Entries drawn from a collection:
━━━━
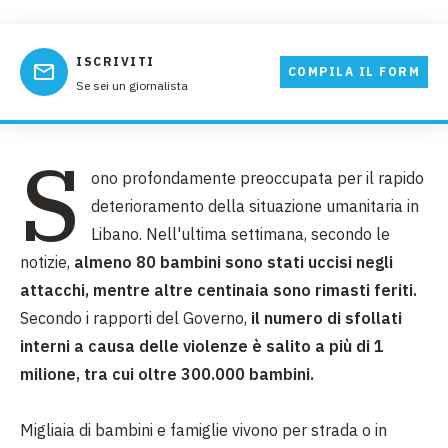
ISCRIVITI
COMPILA IL FORM
Se sei un giornalista
S
ono profondamente preoccupata per il rapido
deterioramento della situazione umanitaria in
Libano. Nell'ultima settimana, secondo le
notizie,
almeno 80 bambini sono stati uccisi negli
attacchi, mentre altre centinaia sono rimasti feriti.
Secondo i rapporti del Governo,
il numero di sfollati
interni a causa delle violenze è salito a più di 1
milione, tra cui oltre 300.000 bambini.
Migliaia di bambini e famiglie vivono per strada o in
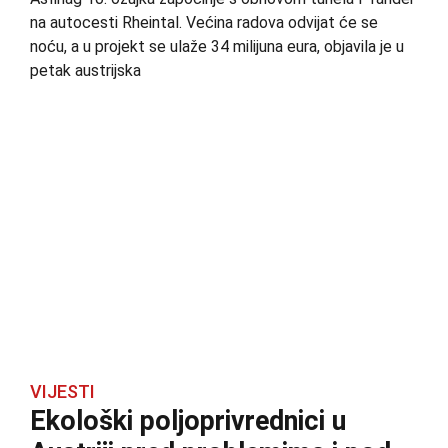
na autocesti Rheintal. Većina radova odvijat će se
noću, a u projekt se ulaže 34 milijuna eura, objavila je u
petak austrijska
VIJESTI
Ekološki poljoprivrednici u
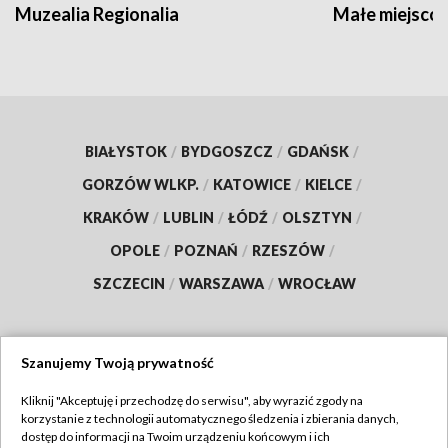
Muzealia Regionalia
Małe miejscow
BIAŁYSTOK
/
BYDGOSZCZ
/
GDAŃSK
/
GORZÓW WLKP.
/
KATOWICE
/
KIELCE
/
KRAKÓW
/
LUBLIN
/
ŁÓDŹ
/
OLSZTYN
/
OPOLE
/
POZNAŃ
/
RZESZÓW
/
SZCZECIN
/
WARSZAWA
/
WROCŁAW
Szanujemy Twoją prywatność
Dołącz do nas:
Kliknij "Akceptuję i przechodzę do serwisu", aby wyrazić zgody na
korzystanie z technologii automatycznego śledzenia i zbierania danych,
TVP
dostęp do informacji na Twoim urządzeniu końcowym i ich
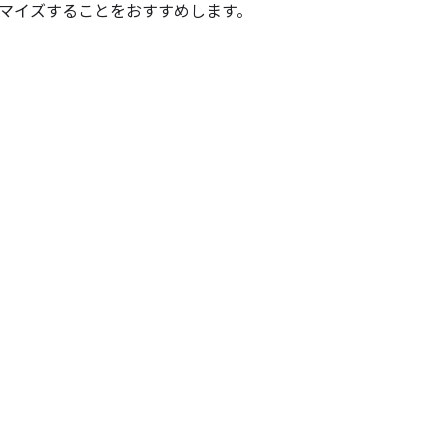
マイズすることをおすすめします。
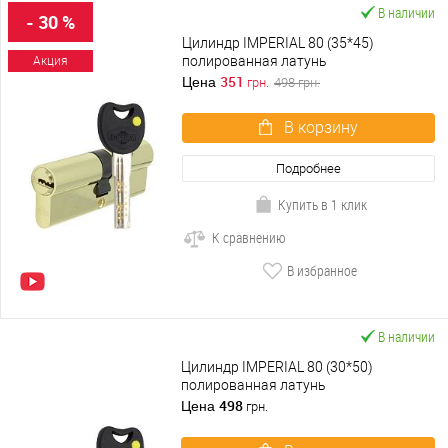
В наличии
- 30 %
Цилиндр IMPERIAL 80 (35*45)
полированная латунь
Акция
351
Цена
грн.
498
грн.
В корзину
Подробнее
Купить в 1 клик
К сравнению
В избранное
В наличии
Цилиндр IMPERIAL 80 (30*50)
полированная латунь
498
Цена
грн.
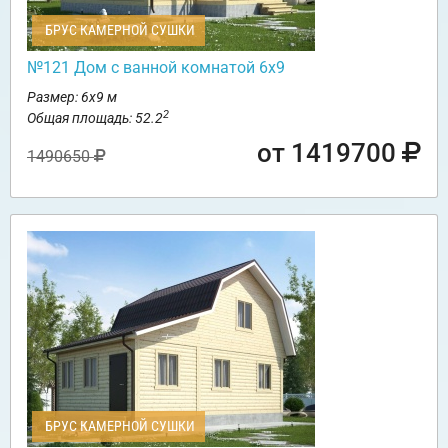
БРУС КАМЕРНОЙ СУШКИ
№121 Дом с ванной комнатой 6х9
Размер: 6х9 м
2
Общая площадь: 52.2
от 1419700
1490650
БРУС КАМЕРНОЙ СУШКИ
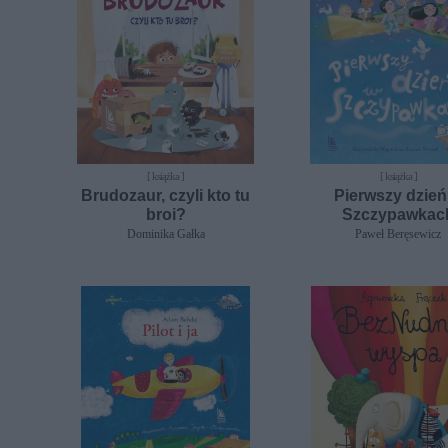
[ książka ]
[ książka ]
Brudozaur, czyli kto tu
Pierwszy dzień
broi?
Szczypawkac
Dominika Gałka
Paweł Beręsewicz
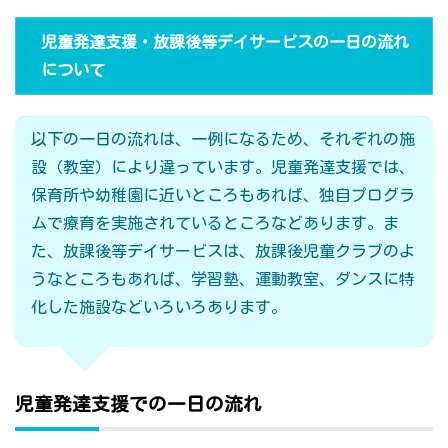
児童発達支援・放課後等デイサービスの一日の流れ
について
以下の一日の流れは、一例になるため、それぞれの施
設（教室）により違っています。児童発達支援では、
保育所や幼稚園に近いところもあれば、独自プログラ
ムで療育を実施されているところなどあります。ま
た、放課後等デイサービスは、放課後児童クラブのよ
うなところもあれば、学習塾、運動教室、ダンスに特
化した施設などいろいろあります。
児童発達支援での一日の流れ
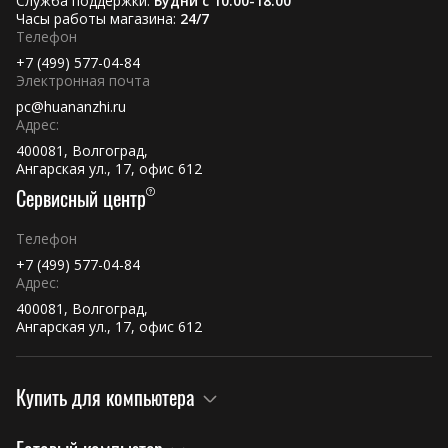
Служба поддержки:
Будни с 10:00-18:00
Часы работы магазина:
24/7
Телефон
+7 (499) 577-04-84
Электронная почта
pc@huananzhi.ru
Адрес:
400081, Волгоград,
Ангарская ул., 17, офис 612
Сервисный центр
Телефон
+7 (499) 577-04-84
Адрес:
400081, Волгоград,
Ангарская ул., 17, офис 612
Купить для компьютера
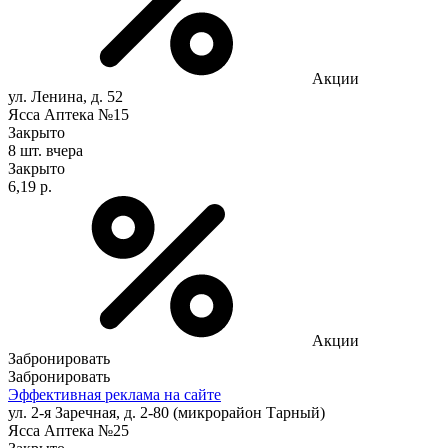
Акции
ул. Ленина, д. 52
Ясса Аптека №15
Закрыто
8 шт.
вчера
Закрыто
6,19 р.
Акции
Забронировать
Забронировать
Эффективная реклама на сайте
ул. 2-я Заречная, д. 2-80 (микрорайон Тарный)
Ясса Аптека №25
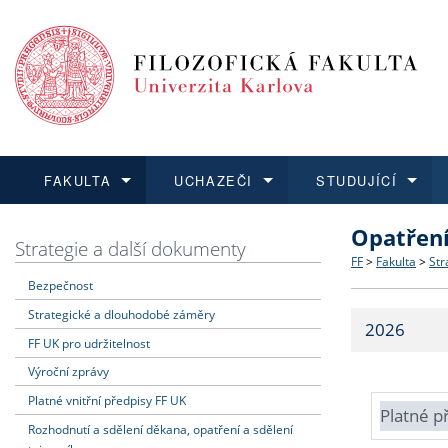
FAKULTA
UCHAZEČI
STUDUJÍCÍ
Opatřen
FAKULTA
UCHAZEČI
STUDUJÍCÍ
VĚDA A VÝZKUM
ZAHRANIČÍ
Struktura a
Co studova
Bakalářsk
O vědě a 
Aktuální n
Strategie a další dokumenty
FF
>
Fakulta
>
Str
Bezpečnost
Dozvědět se více
Podat přihlášku
Dozvědět se více
Dozvědět se více
Dozvědět se více
Strategie 
Učitelské 
Doktorské
Akademické
Vyjíždějící
Strategické a dlouhodobé záměry
2026
Podpora a
Informace 
Rigorózní 
Granty a p
Přijíždějíc
FF UK pro udržitelnost
Výroční zprávy
Absolventi
Vyjíždějíc
Platné vnitřní předpisy FF UK
Platné p
Rozhodnutí a sdělení děkana, opatření a sdělení
Fakultní š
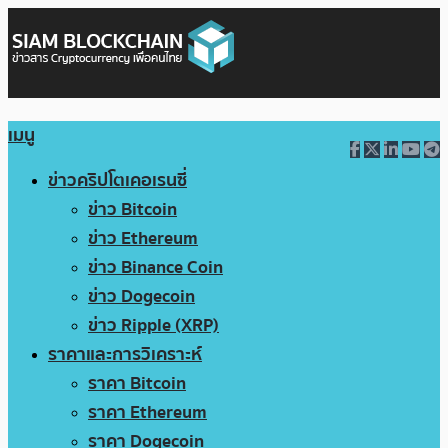
เมนู
ข่าวคริปโตเคอเรนซี่
ข่าว Bitcoin
ข่าว Ethereum
ข่าว Binance Coin
ข่าว Dogecoin
ข่าว Ripple (XRP)
ราคาและการวิเคราะห์
ราคา Bitcoin
ราคา Ethereum
ราคา Dogecoin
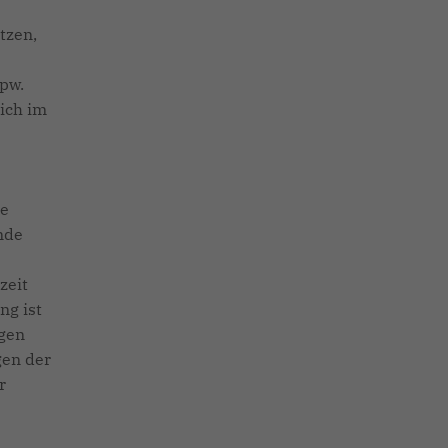
tzen,
pw.
lich im
ue
nde
zeit
ng ist
igen
gen der
r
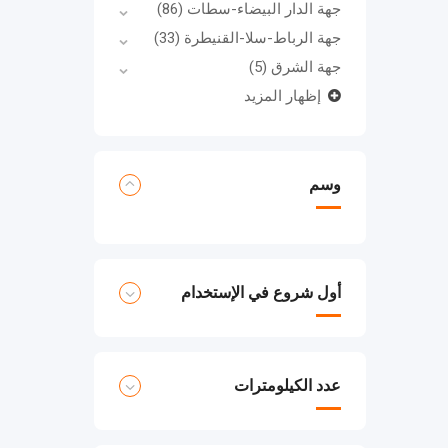
جهة الدار البيضاء-سطات
(86)
جهة الرباط-سلا-القنيطرة
(33)
جهة الشرق
(5)
إظهار المزيد
وسم
أول شروع في الإستخدام
عدد الكيلومترات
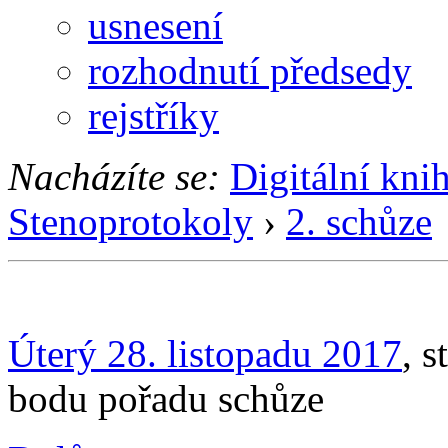
usnesení
rozhodnutí předsedy
rejstříky
Nacházíte se:
Digitální kni
Stenoprotokoly
›
2. schůze
Úterý 28. listopadu 2017
, 
bodu pořadu schůze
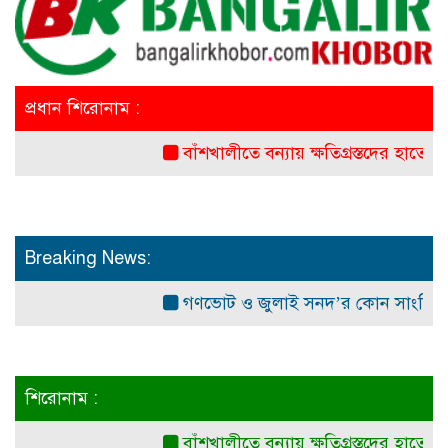
প্রধান শিরোনাম :
বাঁশখালীতে বন্যায় ক্ষতিগ্রস্তদের হাতে নতুন ঘরে
Breaking News:
গণভোট ও জুলাই সনদ’র কোন সাংবিধানিক ও আ
শিরোনাম :
বাঁশখালীতে বন্যায় ক্ষতিগ্রস্তদের হাতে নতুন ঘরে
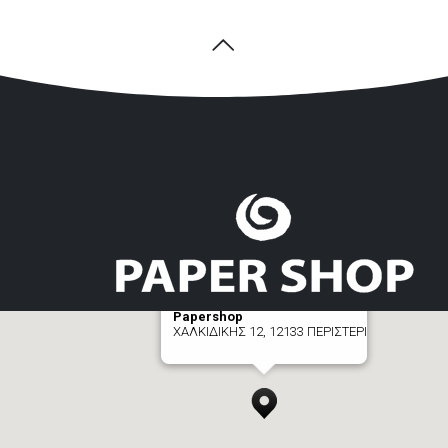
Papershop
ΧΑΛΚΙΔΙΚΗΣ 12, 12133 ΠΕΡΙΣΤΕΡΙ
[+] zoom here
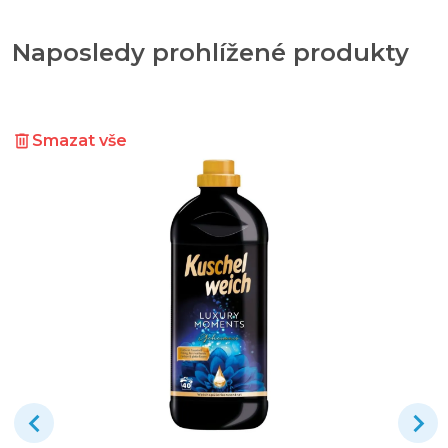
Naposledy prohlížené produkty
Smazat vše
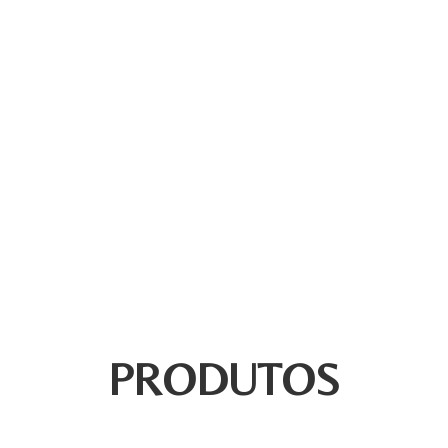
PRODUTOS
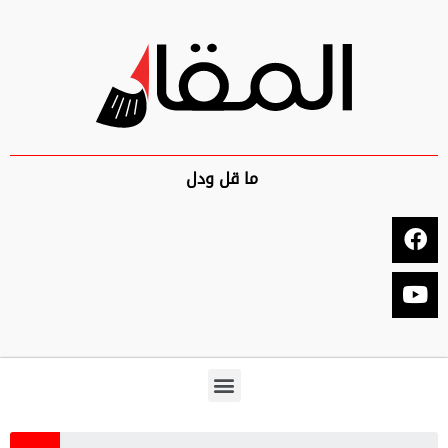
ما قل ودل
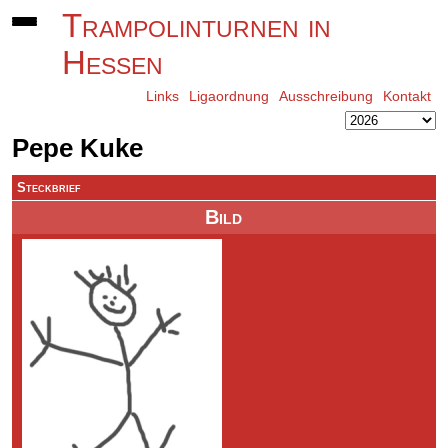
Trampolinturnen in
Hessen
Links
Ligaordnung
Ausschreibung
Kontakt
Pepe Kuke
Steckbrief
Bild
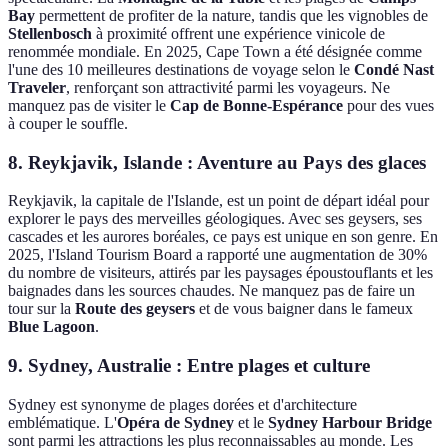
Bay
permettent de profiter de la nature, tandis que les vignobles de
Stellenbosch
à proximité offrent une expérience vinicole de
renommée mondiale. En 2025, Cape Town a été désignée comme
l'une des 10 meilleures destinations de voyage selon le
Condé Nast
Traveler
, renforçant son attractivité parmi les voyageurs. Ne
manquez pas de visiter le
Cap de Bonne-Espérance
pour des vues
à couper le souffle.
8. Reykjavik, Islande : Aventure au Pays des glaces
Reykjavik, la capitale de l'Islande, est un point de départ idéal pour
explorer le pays des merveilles géologiques. Avec ses geysers, ses
cascades et les aurores boréales, ce pays est unique en son genre. En
2025, l'Island Tourism Board a rapporté une augmentation de 30%
du nombre de visiteurs, attirés par les paysages époustouflants et les
baignades dans les sources chaudes. Ne manquez pas de faire un
tour sur la
Route des geysers
et de vous baigner dans le fameux
Blue Lagoon
.
9. Sydney, Australie : Entre plages et culture
Sydney est synonyme de plages dorées et d'architecture
emblématique. L'
Opéra de Sydney
et le
Sydney Harbour Bridge
sont parmi les attractions les plus reconnaissables au monde. Les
━━━━
*WHAT THE TASK ASKS*. Render the text read from every row above as a JSON list of strings, one string per line and no blank lines. Leave the pictures out of the answer.

*YOUR RESPONSE*.
[
  "ISCRIVITI",
  "COMPILA IL FORM",
  "Se sei un giornalista",
  "S",
  "ono profondamente preoccupata per il rapido",
  "deterioramento della situazione umanitaria in",
  "Libano. Nell'ultima settimana, secondo le",
  "notizie,",
  "almeno 80 bambini sono stati uccisi negli",
  "attacchi, mentre altre centinaia sono rimasti feriti.",
  "Secondo i rapporti del Governo,",
  "il numero di sfollati",
  "interni a causa delle violenze è salito a più di 1",
  "milione, tra cui oltre 300.000 bambini.",
  "Migliaia di bambini e famiglie vivono per strada o in",
  "na autocesti Rheintal. Većina radova odvijat će se",
  "noću, a u projekt se ulaže 34 milijuna eura, objavila je u",
  "petak austrijska",
  "VIJESTI",
  "Ekološki poljoprivrednici u",
  "Muzealia Regionalia",
  "Małe miejscow",
  "BIAŁYSTOK",
  "/",
  "BYDGOSZCZ",
  "/",
  "GDAŃSK",
  "/",
  "GORZÓW WLKP.",
  "/",
  "KATOWICE",
  "/",
  "KIELCE",
  "/",
  "KRAKÓW",
  "/",
  "LUBLIN",
  "/",
  "ŁÓDŹ",
  "/",
  "OLSZTYN",
  "/",
  "OPOLE",
  "/",
  "POZNAŃ",
  "/",
  "RZESZÓW",
  "/",
  "SZCZECIN",
  "/",
  "WARSZAWA",
  "/",
  "WROCŁAW",
  "Szanujemy Twoją prywatność",
  "Dołącz do nas:",
  "Kliknij \"Akceptuję i przechodzę do serwisu\", aby wyrazić zgody na",
  "korzystanie z technologii automatycznego śledzenia i zbierania danych,",
  "TVP",
  "dostęp do informacji na Twoim urządzeniu końcowym i ich",
  "マイズすることをおすすめします。",
  "В наличии",
  "- 30 %",
  "Цилиндр IMPERIAL 80 (35*45)",
  "полированная латунь",
  "Акция",
  "351",
  "Цена",
  "грн.",
  "498",
  "грн.",
  "В корзину",
  "Подробнее",
  "Купить в 1 клик",
  "К сравнению",
  "В избранное",
  "В наличии",
  "Цилиндр IMPERIAL 80 (30*50)",
  "полированная латунь",
  "498",
  "Цена",
  "грн.",
  "БРУС КАМЕРНОЙ СУШКИ",
  "№121 Дом с ванной комнатой 6х9",
  "Размер: 6х9 м",
  "2",
  "Общая площадь: 52.2",
  "от 1419700",
  "1490650",
  "БРУС КАМЕРНОЙ СУШКИ",
  "[ książka ]",
  "[ książka ]",
  "Brudozaur, czyli kto tu",
  "Pierwszy dzień",
  "broi?",
  "Szczypawkac",
  "Dominika Gałka",
  "Paweł Beręsewicz",
  "児童発達支援・放課後等デイサービスの一日の流れ",
  "について",
  "以下の一日の流れは、一例になるため、それぞれの施",
  "設（教室）により違っています。児童発達支援では、",
  "保育所や幼稚園に近いところもあれば、独自プログラ",
  "ムで療育を実施されているところなどあります。ま",
  "た、放課後等デイサービスは、放課後児童クラブのよ",
  "うなところもあれば、学習塾、運動教室、ダンスに特",
  "化した施設などいろいろあります。",
  "児童発達支援での一日の流れ",
  "Служба поддержки:",
  "Будни с 10:00-18:00",
  "Часы работы магазина:",
  "24/7",
  "Телефон",
  "+7 (499) 577-04-84",
  "Электронная почта",
  "pc@huananzhi.ru",
  "Адрес:",
  "400081, Волгоград,",
  "Ангарская ул., 17, офис 612",
  "Сервисный центр",
  "Телефон",
  "+7 (499) 577-04-84",
  "Адрес:",
  "400081, Волгоград,",
  "Ангарская ул., 17, офис 612",
  "Купить для компьютера",
  "Акции",
  "ул. Ленина, д. 52",
  "Ясса Аптека №15",
  "Закрыто",
  "8 шт.",
  "вчера",
  "Закрыто",
  "6,19 р.",
  "Акции",
  "Забронировать",
  "Забронировать",
  "Эффективная реклама на сайте",
  "ул. 2-я Заречная, д. 2-80 (микрорайон Тарный)",
  "Ясса Аптека №25",
  "FAKULTA",
  "UCHAZEČI",
  "STUDUJÍCÍ",
  "Opatřen",
  "FAKULTA",
  "UCHAZEČI",
  "STUDUJÍCÍ",
  "VĚDA A VÝZKUM",
  "ZAHRANIČÍ",
  "Struktura a",
  "Co studova",
  "Bakalářsk",
  "O vědě a ",
  "Aktuální n",
  "Strategie a další dokumenty",
  "FF",
  ">",
  "Fakulta",
  ">",
  "Str",
  "Bezpečnost",
  "Dozvědět se více",
  "Podat přihlášku",
  "Dozvědět se více",
  "Dozvědět se více",
  "Dozvědět se více",
  "Strategie ",
  "Učitelské ",
  "Doktorské",
  "Akademické",
  "Vyjíždějící",
  "Strategické a dlouhodobé záměry",
  "2026",
  "Podpora a",
  "Informace ",
  "Rigorózní ",
  "Granty a p",
  "Přijíždějíc",
  "FF UK pro udržitelnost",
  "Výroční zprávy",
  "Absolventi",
  "Vyjíždějíc",
  "Platné vnitřní předpisy FF UK",
  "Platné p",
  "Rozhodnutí a sdělení děkana, opatření a sdělení",
  "Fakultní š",
  "เมนู",
  "ข่าวคริปโตเคอเรนซี่",
  "ข่าว Bitcoin",
  "ข่าว Ethereum",
  "ข่าว Binance Coin",
  "ข่าว Dogecoin",
  "ข่าว Ripple (XRP)",
  "ราคาและการวิเคราะห์",
  "ราคา Bitcoin",
  "ราคา Ethereum",
  "ราคา Dogecoin",
  "tzen,",
  "pw.",
  "lich im",
  "ue",
  "nde",
  "zeit",
  "ng ist",
  "igen",
  "gen der",
  "r",
  "جهة الدار البيضاء-سطات",
  "(86)",
  "جهة الرباط-سلا-القنيطرة",
  "(33)",
  "جهة الشرق",
  "(5)",
  "إظهار المزيد",
  "وسم",
  "أول شروع في الإستخدام",
  "عدد الكيلومترات",
  "usnesení",
  "rozhodnutí předsedy",
  "rejstříky",
  "Nacházíte se:",
  "Digitální kni",
  "Stenoprotokoly",
  "›",
  "2. schůze",
  "Úterý 28. listopadu 2017",
  ", ",
  "bodu pořadu schůze",
  "প্রধান শিরোনাম :",
  "বাঁশখালীতে বন্যায় ক্ষতিগ্রস্তদের হাতে নতুন ঘরে",
  "Breaking News:",
  "গণভোট ও জুলাই সনদ’র কোন সাংবিধানিক ও আ",
  "শিরোনাম :",
  "বাঁশখালীতে বন্যায় ক্ষতিগ্রস্তদের হাতে নতুন ঘরে",
  "Papershop",
  "ΧΑΛΚΙΔΙΚΗΣ 12, 12133 ΠΕΡΙΣΤΕΡΙ",
  "[+] zoom here",
  "Naposledy prohlížené produkty",
  "Smazat vše",
  "PRODUTOS",
  "ما قل ودل",
  "Trampolinturnen in",
  "Hessen",
  "Links",
  "Ligaordnung",
  "Ausschreibung",
  "Kontakt",
  "Pepe Kuke",
  "Steckbrief",
  "Bild",
  "Bay",
  "permettent de profiter de la nature, tandis que les vignobles de",
  "Stellenbosch",
  "à proximité offrent une expérience vinicole de",
  "renommée mondiale. En 2025, Cape Town a été désignée comme",
  "l'une des 10 meilleures destinations de voyage selon le",
  "Condé Nast",
  "Traveler",
  ", renforçant son attractivité parmi les voyageurs. Ne",
  "manquez pas de visiter le",
  "Cap de Bonne-Espérance",
  "pour des vues",
  "à couper le souffle.",
  "8. Reykjavik, Islande : Aventure au Pays des glaces",
  "Reykjavik, la capitale de l'Islande, est un point de départ idéal pour",
  "explorer le pays des merveilles géologiques. Avec ses geysers, ses",
  "cascades et les aurores boréales, ce pays est unique en son genre. En",
  "2025, l'Island Tourism Board a rapporté une augmentation de 30%",
  "du nombre de visiteurs, attirés par les paysages époustouflants et les",
  "baignades dans les sources chaudes. Ne manquez pas de faire un",
  "tour sur la",
  "Route des geysers",
  "et de vous baigner dans le fameux",
  "Blue Lagoon",
  ".",
  "9. Sydney, Australie : Entre plages et culture",
  "Sydney est synonyme de plages dorées et d'architecture",
  "emblématique. L'",
  "Opéra de Sydney",
  "et le",
  "Sydney Harbour Bridge",
  "sont parmi les attractions les plus reconnaissables au monde. Les"
]